NEW YORK - Yelp, a website which posts user reviews of businesses and services, filed for an initial public offering Thursday seeking to raise up to $100 million.
Yelp, in a filing with the US Securities and Exchange Commission (SEC), did not say how many shares of Class A common stock it plans to issue or which Wall Street exchange it would be traded on.
The company, which has its headquarters in San Francisco and was founded in 2004, will trade under the symbol "YELP."
In the SEC filing, Yelp said it had a net loss of $7.6 million for the first nine months of the year on revenue of $58.4 million. Yelp reported revenue of $12.1 million in 2008 and $47.7 million last year.

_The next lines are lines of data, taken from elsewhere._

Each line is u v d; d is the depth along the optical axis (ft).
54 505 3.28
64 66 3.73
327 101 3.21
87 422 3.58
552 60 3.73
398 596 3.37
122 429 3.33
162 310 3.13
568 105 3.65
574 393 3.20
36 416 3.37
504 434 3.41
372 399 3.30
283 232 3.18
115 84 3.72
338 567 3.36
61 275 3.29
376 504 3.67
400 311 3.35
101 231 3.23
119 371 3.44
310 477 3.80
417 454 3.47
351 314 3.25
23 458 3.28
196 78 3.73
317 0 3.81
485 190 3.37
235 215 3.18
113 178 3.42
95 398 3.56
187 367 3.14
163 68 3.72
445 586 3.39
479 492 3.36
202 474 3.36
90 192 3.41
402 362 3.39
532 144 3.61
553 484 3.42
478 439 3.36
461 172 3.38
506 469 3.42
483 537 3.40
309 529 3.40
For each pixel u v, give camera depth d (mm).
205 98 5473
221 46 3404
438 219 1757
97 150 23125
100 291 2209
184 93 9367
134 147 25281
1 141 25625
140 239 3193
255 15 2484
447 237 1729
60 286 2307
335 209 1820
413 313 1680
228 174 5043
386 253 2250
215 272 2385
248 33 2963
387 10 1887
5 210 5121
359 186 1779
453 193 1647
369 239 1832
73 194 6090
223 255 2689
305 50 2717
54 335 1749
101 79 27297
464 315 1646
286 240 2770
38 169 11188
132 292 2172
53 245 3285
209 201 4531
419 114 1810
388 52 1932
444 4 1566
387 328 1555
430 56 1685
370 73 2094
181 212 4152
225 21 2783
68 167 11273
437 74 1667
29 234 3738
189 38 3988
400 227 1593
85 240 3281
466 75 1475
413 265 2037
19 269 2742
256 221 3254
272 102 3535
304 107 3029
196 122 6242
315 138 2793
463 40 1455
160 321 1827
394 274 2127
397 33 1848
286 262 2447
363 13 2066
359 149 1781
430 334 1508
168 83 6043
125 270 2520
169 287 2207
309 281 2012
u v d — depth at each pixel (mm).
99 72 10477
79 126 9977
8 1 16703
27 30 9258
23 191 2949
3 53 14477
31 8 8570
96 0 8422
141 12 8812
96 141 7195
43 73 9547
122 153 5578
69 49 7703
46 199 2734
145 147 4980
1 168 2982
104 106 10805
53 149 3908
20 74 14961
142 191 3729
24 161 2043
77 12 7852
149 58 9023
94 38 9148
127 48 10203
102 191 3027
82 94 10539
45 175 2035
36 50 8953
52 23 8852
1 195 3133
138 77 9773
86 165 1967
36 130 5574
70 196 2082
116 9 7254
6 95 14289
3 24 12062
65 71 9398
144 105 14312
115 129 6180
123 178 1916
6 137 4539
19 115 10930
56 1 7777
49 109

The Yelp website hosts more than 22 million reviews of local businesses -- from restaurants to plumbers -- and averaged 61 million unique monthly visitors during the quarter which ended on September 30.
Yelp earns money by selling advertising on its website to local businesses.
It said it plans to use the money raised from the stock offering for general corporate purposes and possible "acquisitions of complementary businesses."
Online discount deals site Groupon went public earlier this month, raising $700 million in the biggest initial public offering by an Internet company since Google.
Groupon's stock market debut was closely watched by investors hungry for technology stocks and market analysts on the lookout for signs of another dot-com bubble.
There have been several IPOs by Internet firms this year, but the most eagerly awaited are social games giant Zynga, which has already filed its papers for an IPO, and Facebook, which has not revealed its plans.
A Yelp rival, Angie's List, which provides reviews of local contractors, was listed on the Nasdaq exchange on Thursday for $13 and closed the day at $16.26, a gain of 25 percent. Angie's List raised $114 million from its IPO.